Lattice mismatched dual junction tandem cells

High performance solar cells with capabilities covering a broad range of mission parameters are of great interest to the space photovoltaic community. Current areas of interest include improving efficiency of multi-junction cells by adjusting bandgaps to more optimum values, adding junctions to existing structures and investigating the effects of various substrate materials. The goal is to merge the highest efficiency multijunction solar cell with a low cost, lightweight substrate. This paper focuses on developing a multijunction solar cell with optimum bandgaps by relaxing the constraint for lattice matching between the substrate and the epitaxial cell structure. A III-V lattice mismatched dual junction solar cell composed of a 1.6 eV InGaP top cell and a 1.1 eV InGaAs bottom cell has been grown with an Air Mass Zero (AM0) efficiency of 16.4% without an antireflective coating (ARC).
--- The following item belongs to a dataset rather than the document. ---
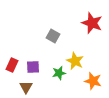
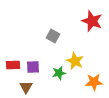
red star: moved 2 px up
red rectangle: moved 1 px right; rotated 64 degrees clockwise
orange star: moved 1 px right, 1 px down; rotated 18 degrees counterclockwise
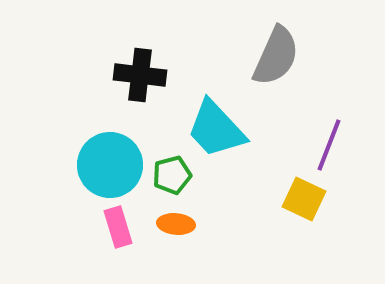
An AM0 efficiency of 23% is anticipated when a dual layer antireflective coating is applied. Both sub-cells are lattice matched to each other but mismatched to the GaAs substrate. Accommodation of the lattice strain was accomplished via an InGaAs buffer structure. Extension of the lattice mismatched approach to three junction devices holds the promise to demonstrate AM0 efficiencies in excess of 30%.